Data for this task
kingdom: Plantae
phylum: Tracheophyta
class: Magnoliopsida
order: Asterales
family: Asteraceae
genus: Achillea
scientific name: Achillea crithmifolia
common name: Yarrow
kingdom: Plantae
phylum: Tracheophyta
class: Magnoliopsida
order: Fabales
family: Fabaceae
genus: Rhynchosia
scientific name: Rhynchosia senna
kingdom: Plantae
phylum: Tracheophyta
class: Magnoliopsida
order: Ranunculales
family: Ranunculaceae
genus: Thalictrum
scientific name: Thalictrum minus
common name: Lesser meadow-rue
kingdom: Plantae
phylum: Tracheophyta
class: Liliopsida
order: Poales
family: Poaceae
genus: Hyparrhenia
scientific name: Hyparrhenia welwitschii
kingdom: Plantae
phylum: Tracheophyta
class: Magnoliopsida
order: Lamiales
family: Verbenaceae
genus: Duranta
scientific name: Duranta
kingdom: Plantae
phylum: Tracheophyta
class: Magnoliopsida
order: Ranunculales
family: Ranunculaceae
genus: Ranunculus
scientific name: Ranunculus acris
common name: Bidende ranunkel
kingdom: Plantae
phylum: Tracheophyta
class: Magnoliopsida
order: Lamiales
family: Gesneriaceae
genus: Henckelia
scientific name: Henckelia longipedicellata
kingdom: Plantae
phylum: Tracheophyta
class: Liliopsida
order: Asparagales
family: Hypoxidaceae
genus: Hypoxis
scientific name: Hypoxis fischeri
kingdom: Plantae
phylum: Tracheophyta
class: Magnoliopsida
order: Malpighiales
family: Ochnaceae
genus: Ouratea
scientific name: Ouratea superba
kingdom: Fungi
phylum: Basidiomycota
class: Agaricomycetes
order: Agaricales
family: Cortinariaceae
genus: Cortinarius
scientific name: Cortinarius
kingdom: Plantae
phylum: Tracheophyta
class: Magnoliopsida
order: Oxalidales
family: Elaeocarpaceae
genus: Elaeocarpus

What to produce
Copy the listing above exactly, from its first line through the line containing "genus: Ranunculus", including both.

Response
kingdom: Plantae
phylum: Tracheophyta
class: Magnoliopsida
order: Asterales
family: Asteraceae
genus: Achillea
scientific name: Achillea crithmifolia
common name: Yarrow
kingdom: Plantae
phylum: Tracheophyta
class: Magnoliopsida
order: Fabales
family: Fabaceae
genus: Rhynchosia
scientific name: Rhynchosia senna
kingdom: Plantae
phylum: Tracheophyta
class: Magnoliopsida
order: Ranunculales
family: Ranunculaceae
genus: Thalictrum
scientific name: Thalictrum minus
common name: Lesser meadow-rue
kingdom: Plantae
phylum: Tracheophyta
class: Liliopsida
order: Poales
family: Poaceae
genus: Hyparrhenia
scientific name: Hyparrhenia welwitschii
kingdom: Plantae
phylum: Tracheophyta
class: Magnoliopsida
order: Lamiales
family: Verbenaceae
genus: Duranta
scientific name: Duranta
kingdom: Plantae
phylum: Tracheophyta
class: Magnoliopsida
order: Ranunculales
family: Ranunculaceae
genus: Ranunculus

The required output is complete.